- Exercise description -
Substitute "Hobbies" with "Interests" throughout the records below, keeping every other part of the text unchanged. Omit the pictures from your answer.

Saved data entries
----

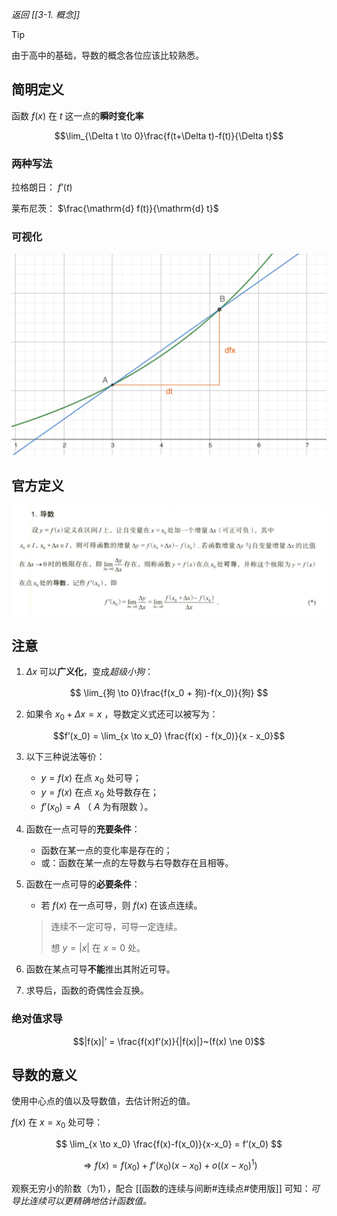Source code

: *返回 [[3-1. 概念]]*

> [!tip] 
> 由于高中的基础，导数的概念各位应该比较熟悉。

## 简明定义

函数 $f(x)$ 在 $t$ 这一点的**瞬时变化率**

$$\lim_{\Delta t \to 0}\frac{f(t+\Delta t)-f(t)}{\Delta t}$$

### 两种写法

拉格朗日： $f’(t)$

莱布尼茨： $\frac{\mathrm{d} f(t)}{\mathrm{d} t}$

### 可视化

![derivitive](/assets/derivative_vis.jpg)

## 官方定义

![def](/assets/derivative_def.jpg)

## 注意

1. $\Delta x$ 可以**广义化**，变成*超级小狗*：

$$ \lim_{狗 \to 0}\frac{f(x_0 + 狗)-f(x_0)}{狗} $$

2. 如果令 $x_0 + \Delta x = x$ ，导数定义式还可以被写为：

$$f’(x_0) = \lim_{x \to x_0} \frac{f(x) - f(x_0)}{x - x_0}$$

3. 以下三种说法等价：
	- $y = f(x)$ 在点 $x_0$ 处可导；
	- $y = f(x)$ 在点 $x_0$ 处导数存在；
	- $f’(x_0) = A$ （ $A$ 为有限数 ）。

4. 函数在一点可导的**充要条件**：
	- 函数在某一点的变化率是存在的；
	- 或：函数在某一点的左导数与右导数存在且相等。

5. 函数在一点可导的**必要条件**：
	- 若 $f(x)$ 在一点可导，则 $f(x)$ 在该点连续。
	> 连续不一定可导，可导一定连续。
	> 
	> 想 $y=|x|$ 在 $x=0$ 处。
	
6. 函数在某点可导**不能**推出其附近可导。
7. 求导后，函数的奇偶性会互换。  

### 绝对值求导

$$|f(x)|’ = \frac{f(x)f’(x)}{|f(x)|}~(f(x) \ne 0)$$

## 导数的意义

使用中心点的值以及导数值，去估计附近的值。

$f(x)$ 在 $x=x_0$ 处可导：

$$
\lim_{x \to x_0} \frac{f(x)-f(x_0)}{x-x_0} = f’(x_0)
$$

$$
\Rightarrow f(x) = f(x_0)+f’(x_0)(x-x_0)+o((x-x_0)^1)
$$

观察无穷小的阶数（为1），配合 [[函数的连续与间断#连续点#使用版]] 可知：*可导比连续可以更精确地估计函数值。*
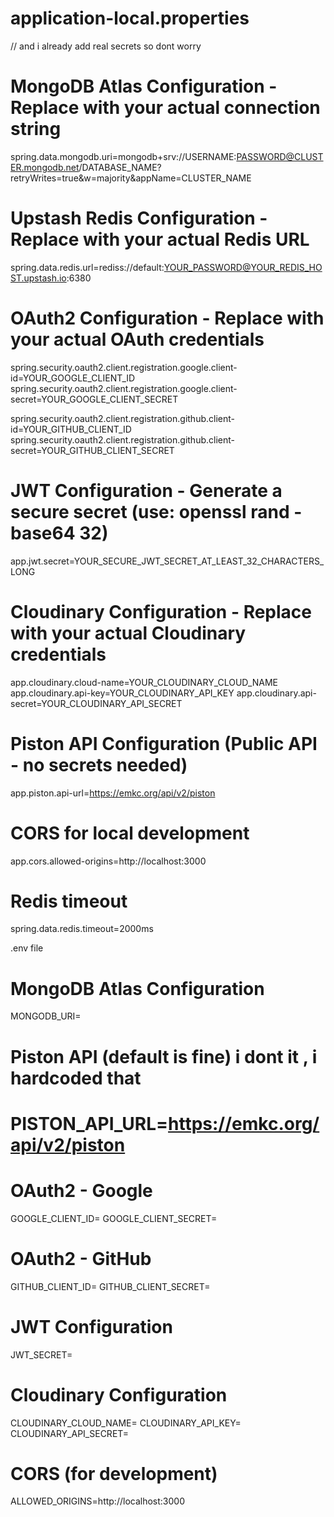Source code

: 
# application-local.properties
// and i already add real secrets so dont worry

# MongoDB Atlas Configuration - Replace with your actual connection string
spring.data.mongodb.uri=mongodb+srv://USERNAME:PASSWORD@CLUSTER.mongodb.net/DATABASE_NAME?retryWrites=true&w=majority&appName=CLUSTER_NAME

# Upstash Redis Configuration - Replace with your actual Redis URL  
spring.data.redis.url=rediss://default:YOUR_PASSWORD@YOUR_REDIS_HOST.upstash.io:6380

# OAuth2 Configuration - Replace with your actual OAuth credentials
spring.security.oauth2.client.registration.google.client-id=YOUR_GOOGLE_CLIENT_ID
spring.security.oauth2.client.registration.google.client-secret=YOUR_GOOGLE_CLIENT_SECRET

spring.security.oauth2.client.registration.github.client-id=YOUR_GITHUB_CLIENT_ID
spring.security.oauth2.client.registration.github.client-secret=YOUR_GITHUB_CLIENT_SECRET

# JWT Configuration - Generate a secure secret (use: openssl rand -base64 32)
app.jwt.secret=YOUR_SECURE_JWT_SECRET_AT_LEAST_32_CHARACTERS_LONG

# Cloudinary Configuration - Replace with your actual Cloudinary credentials
app.cloudinary.cloud-name=YOUR_CLOUDINARY_CLOUD_NAME
app.cloudinary.api-key=YOUR_CLOUDINARY_API_KEY
app.cloudinary.api-secret=YOUR_CLOUDINARY_API_SECRET

# Piston API Configuration (Public API - no secrets needed)
app.piston.api-url=https://emkc.org/api/v2/piston

# CORS for local development
app.cors.allowed-origins=http://localhost:3000

# Redis timeout
spring.data.redis.timeout=2000ms







.env file 
# MongoDB Atlas Configuration
MONGODB_URI= 

# Piston API (default is fine) i dont it , i hardcoded that 
# PISTON_API_URL=https://emkc.org/api/v2/piston

# OAuth2 - Google
GOOGLE_CLIENT_ID= 
GOOGLE_CLIENT_SECRET= 

# OAuth2 - GitHub
GITHUB_CLIENT_ID= 
GITHUB_CLIENT_SECRET= 

# JWT Configuration
JWT_SECRET= 

# Cloudinary Configuration
CLOUDINARY_CLOUD_NAME= 
CLOUDINARY_API_KEY= 
CLOUDINARY_API_SECRET= 

# CORS (for development)
ALLOWED_ORIGINS=http://localhost:3000
 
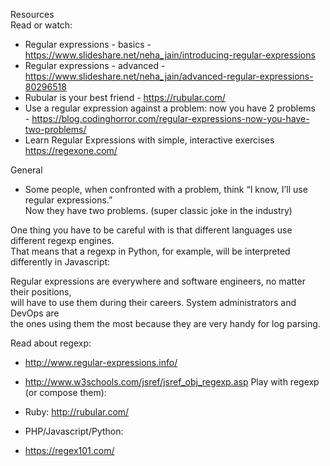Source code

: Resources<br>
Read or watch:<br>

- Regular expressions - basics - https://www.slideshare.net/neha_jain/introducing-regular-expressions <br>
- Regular expressions - advanced - https://www.slideshare.net/neha_jain/advanced-regular-expressions-80296518<br>
- Rubular is your best friend - https://rubular.com/<br>
- Use a regular expression against a problem: now you have 2 problems<br> - https://blog.codinghorror.com/regular-expressions-now-you-have-two-problems/<br>
- Learn Regular Expressions with simple, interactive exercises https://regexone.com/<br>

General<br>
- Some people, when confronted with a problem, think “I know, I’ll use regular expressions.”  <br> Now they have two problems. (super classic joke in the industry)

One thing you have to be careful with is that different languages use different regexp engines.<br> That means that a regexp in Python, for example, will be interpreted differently in Javascript:

Regular expressions are everywhere and software engineers, no matter their positions,<br> will have to use them during their careers. System administrators and DevOps are<br> the ones using them the most because they are very handy for log parsing.<br>

Read about regexp:<br>

- http://www.regular-expressions.info/<br>
- http://www.w3schools.com/jsref/jsref_obj_regexp.asp Play with regexp (or compose them):<br>

- Ruby: http://rubular.com/<br>

- PHP/Javascript/Python:<br>
- https://regex101.com/<br>
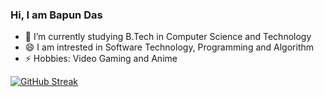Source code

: ### Hi, I am Bapun Das

- 🌱 I’m currently studying B.Tech in Computer Science and Technology
- 😄 I am intrested in Software Technology, Programming and Algorithm
- ⚡ Hobbies: Video Gaming and Anime

[![GitHub Streak](https://github-readme-streak-stats.herokuapp.com?user=BapunDas&theme=tokyonight)](https://git.io/streak-stats)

----

- Written answer -
Source code

: *返回 [[3-1. 概念]]*

> [!tip] 
> 由于高中的基础，导数的概念各位应该比较熟悉。

## 简明定义

函数 $f(x)$ 在 $t$ 这一点的**瞬时变化率**

$$\lim_{\Delta t \to 0}\frac{f(t+\Delta t)-f(t)}{\Delta t}$$

### 两种写法

拉格朗日： $f’(t)$

莱布尼茨： $\frac{\mathrm{d} f(t)}{\mathrm{d} t}$

### 可视化

![derivitive](/assets/derivative_vis.jpg)

## 官方定义

![def](/assets/derivative_def.jpg)

## 注意

1. $\Delta x$ 可以**广义化**，变成*超级小狗*：

$$ \lim_{狗 \to 0}\frac{f(x_0 + 狗)-f(x_0)}{狗} $$

2. 如果令 $x_0 + \Delta x = x$ ，导数定义式还可以被写为：

$$f’(x_0) = \lim_{x \to x_0} \frac{f(x) - f(x_0)}{x - x_0}$$

3. 以下三种说法等价：
	- $y = f(x)$ 在点 $x_0$ 处可导；
	- $y = f(x)$ 在点 $x_0$ 处导数存在；
	- $f’(x_0) = A$ （ $A$ 为有限数 ）。

4. 函数在一点可导的**充要条件**：
	- 函数在某一点的变化率是存在的；
	- 或：函数在某一点的左导数与右导数存在且相等。

5. 函数在一点可导的**必要条件**：
	- 若 $f(x)$ 在一点可导，则 $f(x)$ 在该点连续。
	> 连续不一定可导，可导一定连续。
	> 
	> 想 $y=|x|$ 在 $x=0$ 处。
	
6. 函数在某点可导**不能**推出其附近可导。
7. 求导后，函数的奇偶性会互换。  

### 绝对值求导

$$|f(x)|’ = \frac{f(x)f’(x)}{|f(x)|}~(f(x) \ne 0)$$

## 导数的意义

使用中心点的值以及导数值，去估计附近的值。

$f(x)$ 在 $x=x_0$ 处可导：

$$
\lim_{x \to x_0} \frac{f(x)-f(x_0)}{x-x_0} = f’(x_0)
$$

$$
\Rightarrow f(x) = f(x_0)+f’(x_0)(x-x_0)+o((x-x_0)^1)
$$

观察无穷小的阶数（为1），配合 [[函数的连续与间断#连续点#使用版]] 可知：*可导比连续可以更精确地估计函数值。*
Source code

: 
# application-local.properties
// and i already add real secrets so dont worry

# MongoDB Atlas Configuration - Replace with your actual connection string
spring.data.mongodb.uri=mongodb+srv://USERNAME:PASSWORD@CLUSTER.mongodb.net/DATABASE_NAME?retryWrites=true&w=majority&appName=CLUSTER_NAME

# Upstash Redis Configuration - Replace with your actual Redis URL  
spring.data.redis.url=rediss://default:YOUR_PASSWORD@YOUR_REDIS_HOST.upstash.io:6380

# OAuth2 Configuration - Replace with your actual OAuth credentials
spring.security.oauth2.client.registration.google.client-id=YOUR_GOOGLE_CLIENT_ID
spring.security.oauth2.client.registration.google.client-secret=YOUR_GOOGLE_CLIENT_SECRET

spring.security.oauth2.client.registration.github.client-id=YOUR_GITHUB_CLIENT_ID
spring.security.oauth2.client.registration.github.client-secret=YOUR_GITHUB_CLIENT_SECRET

# JWT Configuration - Generate a secure secret (use: openssl rand -base64 32)
app.jwt.secret=YOUR_SECURE_JWT_SECRET_AT_LEAST_32_CHARACTERS_LONG

# Cloudinary Configuration - Replace with your actual Cloudinary credentials
app.cloudinary.cloud-name=YOUR_CLOUDINARY_CLOUD_NAME
app.cloudinary.api-key=YOUR_CLOUDINARY_API_KEY
app.cloudinary.api-secret=YOUR_CLOUDINARY_API_SECRET

# Piston API Configuration (Public API - no secrets needed)
app.piston.api-url=https://emkc.org/api/v2/piston

# CORS for local development
app.cors.allowed-origins=http://localhost:3000

# Redis timeout
spring.data.redis.timeout=2000ms







.env file 
# MongoDB Atlas Configuration
MONGODB_URI= 

# Piston API (default is fine) i dont it , i hardcoded that 
# PISTON_API_URL=https://emkc.org/api/v2/piston

# OAuth2 - Google
GOOGLE_CLIENT_ID= 
GOOGLE_CLIENT_SECRET= 

# OAuth2 - GitHub
GITHUB_CLIENT_ID= 
GITHUB_CLIENT_SECRET= 

# JWT Configuration
JWT_SECRET= 

# Cloudinary Configuration
CLOUDINARY_CLOUD_NAME= 
CLOUDINARY_API_KEY= 
CLOUDINARY_API_SECRET= 

# CORS (for development)
ALLOWED_ORIGINS=http://localhost:3000
 
Source code

: Resources<br>
Read or watch:<br>

- Regular expressions - basics - https://www.slideshare.net/neha_jain/introducing-regular-expressions <br>
- Regular expressions - advanced - https://www.slideshare.net/neha_jain/advanced-regular-expressions-80296518<br>
- Rubular is your best friend - https://rubular.com/<br>
- Use a regular expression against a problem: now you have 2 problems<br> - https://blog.codinghorror.com/regular-expressions-now-you-have-two-problems/<br>
- Learn Regular Expressions with simple, interactive exercises https://regexone.com/<br>

General<br>
- Some people, when confronted with a problem, think “I know, I’ll use regular expressions.”  <br> Now they have two problems. (super classic joke in the industry)

One thing you have to be careful with is that different languages use different regexp engines.<br> That means that a regexp in Python, for example, will be interpreted differently in Javascript:

Regular expressions are everywhere and software engineers, no matter their positions,<br> will have to use them during their careers. System administrators and DevOps are<br> the ones using them the most because they are very handy for log parsing.<br>

Read about regexp:<br>

- http://www.regular-expressions.info/<br>
- http://www.w3schools.com/jsref/jsref_obj_regexp.asp Play with regexp (or compose them):<br>

- Ruby: http://rubular.com/<br>

- PHP/Javascript/Python:<br>
- https://regex101.com/<br>
Source code

: ### Hi, I am Bapun Das

- 🌱 I’m currently studying B.Tech in Computer Science and Technology
- 😄 I am intrested in Software Technology, Programming and Algorithm
- ⚡ Interests: Video Gaming and Anime

[![GitHub Streak](https://github-readme-streak-stats.herokuapp.com?user=BapunDas&theme=tokyonight)](https://git.io/streak-stats)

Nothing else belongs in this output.